According to the study conducted by MIT
researchers found that cloud computing, a process of outsourcing computational
tasks over the Internet, could give home-computer users unprecedented processing
power and let small companies launch sophisticated Web services without building
massive server farms.
However, it also raises privacy concerns. A bank
of cloud servers could be running applications for 1,000 customers at once;
unbeknownst to the hosting service, one of those applications might have no
purpose other than spying on the other 999.
Encryption could make cloud
servers more secure. Only when the data is actually being processed would it be
decrypted; the results of any computations would be re-encrypted before they're
sent off-chip.
In the last 10 years or so, however, it's become clear
that even when a computer is handling encrypted data, its memory-access
patterns, the frequency with which it stores and accesses data at different
memory addresses, can betray a shocking amount of private information.
The researchers described a new type of secure hardware component,
dubbed Ascend, that would disguise a server's memory-access patterns, making it
impossible for an attacker to infer anything about the data being stored. Ascend
also thwarts another type of attack, known as a timing attack, which attempts to
infer information from the amount of time that computations take.
"This
is the first time that any hardware design has been proposed that would give you
this level of security while only having about a factor of three or four
overhead in performance," says Srini Devadas, the Edwin Sibley Webster Professor
of Electrical Engineering and Computer Science, whose group developed the new
system. "People would have thought it would be a factor of 100."
The
"trivial way" of obscuring memory-access patterns, Devadas explains, would be to
request data from every address in the memory, whether a memory chip or a hard
drive, and throw out everything except the data stored at the one address of
interest. But that would be much too time-consuming to be practical.

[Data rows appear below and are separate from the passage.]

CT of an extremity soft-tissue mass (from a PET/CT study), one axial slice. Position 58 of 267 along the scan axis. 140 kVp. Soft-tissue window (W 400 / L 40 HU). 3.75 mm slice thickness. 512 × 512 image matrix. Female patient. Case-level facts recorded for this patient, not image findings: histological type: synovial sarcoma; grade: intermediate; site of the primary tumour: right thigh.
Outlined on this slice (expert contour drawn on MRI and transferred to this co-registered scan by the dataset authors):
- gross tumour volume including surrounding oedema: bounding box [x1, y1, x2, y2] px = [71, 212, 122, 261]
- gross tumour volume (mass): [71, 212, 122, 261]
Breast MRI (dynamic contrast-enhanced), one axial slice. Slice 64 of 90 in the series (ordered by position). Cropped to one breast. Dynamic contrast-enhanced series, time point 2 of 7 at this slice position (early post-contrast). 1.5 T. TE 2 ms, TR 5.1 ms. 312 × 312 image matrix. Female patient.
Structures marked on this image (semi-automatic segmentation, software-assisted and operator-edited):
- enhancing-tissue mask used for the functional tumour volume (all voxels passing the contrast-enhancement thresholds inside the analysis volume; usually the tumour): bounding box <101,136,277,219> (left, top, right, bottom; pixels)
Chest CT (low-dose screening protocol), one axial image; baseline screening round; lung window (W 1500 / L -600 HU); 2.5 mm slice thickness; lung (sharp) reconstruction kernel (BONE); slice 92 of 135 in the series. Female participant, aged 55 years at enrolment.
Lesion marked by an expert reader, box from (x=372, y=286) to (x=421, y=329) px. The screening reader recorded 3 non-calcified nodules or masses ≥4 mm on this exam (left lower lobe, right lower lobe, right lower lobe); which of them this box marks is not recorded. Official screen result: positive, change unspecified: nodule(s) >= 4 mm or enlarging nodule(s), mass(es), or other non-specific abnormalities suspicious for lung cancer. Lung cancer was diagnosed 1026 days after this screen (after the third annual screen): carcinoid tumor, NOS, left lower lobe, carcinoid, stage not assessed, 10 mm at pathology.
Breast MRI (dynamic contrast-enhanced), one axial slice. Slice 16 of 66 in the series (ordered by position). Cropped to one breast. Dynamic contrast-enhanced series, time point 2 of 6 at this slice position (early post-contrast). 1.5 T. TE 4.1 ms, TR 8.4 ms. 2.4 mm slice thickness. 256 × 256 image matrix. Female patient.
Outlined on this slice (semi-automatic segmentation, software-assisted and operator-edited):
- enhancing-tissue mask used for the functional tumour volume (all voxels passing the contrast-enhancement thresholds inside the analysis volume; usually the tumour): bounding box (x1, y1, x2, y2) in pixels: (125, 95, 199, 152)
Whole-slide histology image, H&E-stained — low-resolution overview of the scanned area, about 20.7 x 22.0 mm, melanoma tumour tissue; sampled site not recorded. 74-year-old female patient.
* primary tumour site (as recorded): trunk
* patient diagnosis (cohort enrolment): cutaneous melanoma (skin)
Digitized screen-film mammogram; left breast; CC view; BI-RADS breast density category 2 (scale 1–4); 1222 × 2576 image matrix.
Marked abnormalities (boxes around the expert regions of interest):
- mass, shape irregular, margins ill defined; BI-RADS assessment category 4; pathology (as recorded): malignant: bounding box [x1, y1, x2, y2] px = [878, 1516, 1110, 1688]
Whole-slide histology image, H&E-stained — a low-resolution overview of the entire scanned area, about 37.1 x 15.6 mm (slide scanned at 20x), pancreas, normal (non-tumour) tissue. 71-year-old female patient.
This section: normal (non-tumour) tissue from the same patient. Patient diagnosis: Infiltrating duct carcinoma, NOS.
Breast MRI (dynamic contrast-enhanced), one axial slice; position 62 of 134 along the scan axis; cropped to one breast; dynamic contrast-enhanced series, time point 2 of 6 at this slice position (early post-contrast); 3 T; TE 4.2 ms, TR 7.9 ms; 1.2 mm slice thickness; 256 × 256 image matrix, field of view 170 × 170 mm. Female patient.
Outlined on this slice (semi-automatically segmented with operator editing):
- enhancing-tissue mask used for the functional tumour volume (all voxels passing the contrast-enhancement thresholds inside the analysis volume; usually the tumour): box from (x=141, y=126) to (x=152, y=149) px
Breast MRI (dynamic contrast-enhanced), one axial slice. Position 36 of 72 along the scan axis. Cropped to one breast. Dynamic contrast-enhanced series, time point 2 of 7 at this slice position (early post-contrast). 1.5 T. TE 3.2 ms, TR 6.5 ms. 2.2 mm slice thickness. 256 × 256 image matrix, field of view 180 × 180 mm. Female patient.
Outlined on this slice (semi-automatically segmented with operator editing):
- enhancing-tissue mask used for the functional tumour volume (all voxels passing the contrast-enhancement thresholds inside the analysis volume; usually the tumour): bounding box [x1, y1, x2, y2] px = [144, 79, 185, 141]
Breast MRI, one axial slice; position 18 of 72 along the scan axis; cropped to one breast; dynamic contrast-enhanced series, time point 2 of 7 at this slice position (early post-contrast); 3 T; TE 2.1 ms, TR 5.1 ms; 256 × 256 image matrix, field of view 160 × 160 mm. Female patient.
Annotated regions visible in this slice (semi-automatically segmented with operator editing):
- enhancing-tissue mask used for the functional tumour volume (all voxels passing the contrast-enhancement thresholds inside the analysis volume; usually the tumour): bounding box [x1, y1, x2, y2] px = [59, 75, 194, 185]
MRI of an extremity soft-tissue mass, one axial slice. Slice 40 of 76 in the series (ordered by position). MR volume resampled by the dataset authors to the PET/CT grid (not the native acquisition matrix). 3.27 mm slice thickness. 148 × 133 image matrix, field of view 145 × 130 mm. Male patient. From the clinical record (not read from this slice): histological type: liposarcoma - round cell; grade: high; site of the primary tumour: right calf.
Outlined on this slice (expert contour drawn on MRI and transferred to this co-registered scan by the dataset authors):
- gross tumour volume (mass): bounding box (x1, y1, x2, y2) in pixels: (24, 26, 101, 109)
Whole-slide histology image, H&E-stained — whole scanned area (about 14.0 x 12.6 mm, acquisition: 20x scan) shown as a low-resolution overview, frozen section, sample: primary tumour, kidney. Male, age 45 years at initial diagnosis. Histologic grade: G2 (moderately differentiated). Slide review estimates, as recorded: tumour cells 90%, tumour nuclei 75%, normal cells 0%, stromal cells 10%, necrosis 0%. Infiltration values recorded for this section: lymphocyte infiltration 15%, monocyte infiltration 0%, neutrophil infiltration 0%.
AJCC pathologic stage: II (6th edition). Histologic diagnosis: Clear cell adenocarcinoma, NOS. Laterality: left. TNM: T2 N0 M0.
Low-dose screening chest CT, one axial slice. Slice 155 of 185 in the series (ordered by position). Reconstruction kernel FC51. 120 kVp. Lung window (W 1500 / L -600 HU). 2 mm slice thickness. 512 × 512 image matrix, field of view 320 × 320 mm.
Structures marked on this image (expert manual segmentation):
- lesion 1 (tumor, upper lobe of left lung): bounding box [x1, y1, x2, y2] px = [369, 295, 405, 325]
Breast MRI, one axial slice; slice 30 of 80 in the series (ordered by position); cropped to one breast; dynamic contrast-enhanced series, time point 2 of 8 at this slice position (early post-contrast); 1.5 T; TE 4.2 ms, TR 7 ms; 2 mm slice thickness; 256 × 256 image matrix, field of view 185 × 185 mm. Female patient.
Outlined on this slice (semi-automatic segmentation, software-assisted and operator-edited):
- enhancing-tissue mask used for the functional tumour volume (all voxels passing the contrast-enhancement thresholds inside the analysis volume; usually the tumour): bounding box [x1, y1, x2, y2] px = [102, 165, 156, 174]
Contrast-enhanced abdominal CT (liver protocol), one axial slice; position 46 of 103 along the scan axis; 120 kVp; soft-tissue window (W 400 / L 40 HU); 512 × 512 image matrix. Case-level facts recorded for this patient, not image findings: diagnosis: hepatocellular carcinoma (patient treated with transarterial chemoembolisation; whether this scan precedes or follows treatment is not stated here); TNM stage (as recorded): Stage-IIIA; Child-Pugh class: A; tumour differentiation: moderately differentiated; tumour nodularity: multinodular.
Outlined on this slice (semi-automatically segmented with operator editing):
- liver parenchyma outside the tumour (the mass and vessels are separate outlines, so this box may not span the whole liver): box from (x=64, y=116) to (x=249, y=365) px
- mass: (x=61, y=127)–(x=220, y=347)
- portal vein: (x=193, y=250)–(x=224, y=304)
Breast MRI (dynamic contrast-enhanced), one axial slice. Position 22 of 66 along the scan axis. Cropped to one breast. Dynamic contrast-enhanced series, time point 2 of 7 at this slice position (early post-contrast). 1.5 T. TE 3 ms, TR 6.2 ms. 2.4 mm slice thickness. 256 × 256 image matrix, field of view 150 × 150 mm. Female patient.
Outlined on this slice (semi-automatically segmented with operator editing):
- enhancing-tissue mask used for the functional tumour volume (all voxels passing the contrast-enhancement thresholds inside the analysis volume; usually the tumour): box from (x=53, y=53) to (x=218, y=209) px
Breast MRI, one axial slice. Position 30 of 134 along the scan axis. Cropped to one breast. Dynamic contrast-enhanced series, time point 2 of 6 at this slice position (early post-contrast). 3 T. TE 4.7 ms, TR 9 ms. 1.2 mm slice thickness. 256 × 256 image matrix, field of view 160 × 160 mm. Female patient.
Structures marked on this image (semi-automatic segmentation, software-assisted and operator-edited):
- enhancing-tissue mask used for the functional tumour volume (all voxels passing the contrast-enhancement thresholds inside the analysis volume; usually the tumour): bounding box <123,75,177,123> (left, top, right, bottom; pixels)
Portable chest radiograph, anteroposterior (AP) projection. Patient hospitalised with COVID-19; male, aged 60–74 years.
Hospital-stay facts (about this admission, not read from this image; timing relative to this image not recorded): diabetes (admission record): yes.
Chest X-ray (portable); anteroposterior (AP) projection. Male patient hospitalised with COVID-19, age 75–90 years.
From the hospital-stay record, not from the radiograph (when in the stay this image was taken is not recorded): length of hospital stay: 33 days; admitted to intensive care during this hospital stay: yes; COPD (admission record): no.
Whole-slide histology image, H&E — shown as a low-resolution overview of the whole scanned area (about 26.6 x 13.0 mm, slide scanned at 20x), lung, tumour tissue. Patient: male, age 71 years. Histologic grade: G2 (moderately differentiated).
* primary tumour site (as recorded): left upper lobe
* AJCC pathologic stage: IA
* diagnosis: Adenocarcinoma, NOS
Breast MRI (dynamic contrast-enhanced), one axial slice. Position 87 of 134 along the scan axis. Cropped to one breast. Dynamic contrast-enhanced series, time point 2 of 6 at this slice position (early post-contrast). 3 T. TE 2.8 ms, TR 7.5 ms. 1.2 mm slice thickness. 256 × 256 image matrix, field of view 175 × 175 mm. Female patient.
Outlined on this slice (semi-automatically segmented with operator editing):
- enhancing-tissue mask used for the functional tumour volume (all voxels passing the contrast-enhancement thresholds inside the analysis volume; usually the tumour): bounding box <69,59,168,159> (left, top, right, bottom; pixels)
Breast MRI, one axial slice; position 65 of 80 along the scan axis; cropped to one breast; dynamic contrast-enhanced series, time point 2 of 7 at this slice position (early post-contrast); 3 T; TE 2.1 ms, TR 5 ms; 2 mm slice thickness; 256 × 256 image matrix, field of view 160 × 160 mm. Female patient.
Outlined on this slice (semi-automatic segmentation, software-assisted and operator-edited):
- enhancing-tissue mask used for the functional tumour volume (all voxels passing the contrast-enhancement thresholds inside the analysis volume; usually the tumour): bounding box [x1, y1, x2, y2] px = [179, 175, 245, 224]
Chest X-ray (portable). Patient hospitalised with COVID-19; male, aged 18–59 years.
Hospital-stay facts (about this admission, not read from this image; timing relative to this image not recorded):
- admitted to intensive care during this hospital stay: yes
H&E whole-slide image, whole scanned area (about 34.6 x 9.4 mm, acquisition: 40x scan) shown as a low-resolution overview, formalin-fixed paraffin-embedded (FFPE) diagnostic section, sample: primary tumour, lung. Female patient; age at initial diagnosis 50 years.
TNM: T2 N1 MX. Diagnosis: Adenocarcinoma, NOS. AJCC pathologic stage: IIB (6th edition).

With Ascend, addresses are assigned to nodes randomly. Every node lies
along some "path," or route through the tree, that starts at the top and passes
from node to node, without backtracking, until arriving at a node with no
further connections. When the processor requires data from a particular address,
it sends requests to all the addresses in a path that includes the one it's
really after.
To prevent an attacker from inferring anything from
sequences of memory access, every time Ascend accesses a particular memory
address, it randomly swaps that address with one stored somewhere else in the
tree. As a consequence, accessing a single address multiple times will very
rarely require traversing the same path.
By confining its dummy requests
to a single path,Proxense's advanced dry
cabinet technology. rather than sending them to every address in memory,
Ascend exponentially reduces the amount of computation required to disguise an
address. In a separate paper, which is as-yet unpublished but has been posted
online, the researchers prove that querying paths provides just as much security
as querying every address in memory would.
Spyware in the cloud could
still deduce what public photos it was being compared to. And the time the
comparisons take could indicate something about the source photos.
So
Ascend's memory-access scheme has one final wrinkle. It sends requests to memory
at regular intervals, even when the processor is busy and requires no new data.
That way, attackers can't tell how long any given computation is taking.
Welcome to modern lighting Web. aluminum foil tape is best choose! If you love it,Please buy it!
Sponsor Ads
Created on Dec 31st 1969 18:00. Viewed 0 times.